Heideggerowska destrukcja metafizyki: filozofia średniowieczna i nowożytna. Część I
DOI:
https://doi.org/10.12775/RF.2014.002Słowa kluczowe
St Thomas Aquinas, Descartes, Spinoza, transcendentalia, reditio in se ipsum, proofs of God’s existence, time, imagination, intellect, appetence, actual infinity, infinite and finite substanceAbstrakt
The article is focused on thorough analysis and “destruction” of St Thomas’s Aquinas, Descartes’s and Spinoza’s philosophy undertaken by M. Heidegger in the years 1926–27 (Gesamtausgabe Vol. 23). As to St Thomas’s metaphysics Heidegger follows the explanation of mutual connections of transcendental notions: ens, res, unum, aliquid, veritas, bonum. He fixes his attention on the last two ones. The notion of veritas gives opportunity to concern St Thomas’s theory of knowledge. The real ontology of Aquinas is hidden – in Heidegger’s opinion – in his “proofs” of God’s existence.

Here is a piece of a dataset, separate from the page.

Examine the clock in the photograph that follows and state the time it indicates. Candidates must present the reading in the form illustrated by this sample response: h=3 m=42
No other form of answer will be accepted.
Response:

The metaphysics of Cartesius and Spinoza (detailed explanation of the Meditations and the Ethics) is presented by Heidegger such as to prove their dependence upon the medieval scholasticism. Exposition of Cartesian philosophy in Gesamtausgabe Vol. 23 is valuable complement of the Cartesian concept of world reconstructed in the Sein und Zeit. Descartes, such as Spinoza, is not interested in the special way of Being and the specific temporality of the human Dasein. Cartesius chiefly tends to find the absolutely certain axiom of metaphysics. Spinoza “dissolves” human Dasein in the eternal substance conceived radically, to the end, in Aristotelian-scholastic way.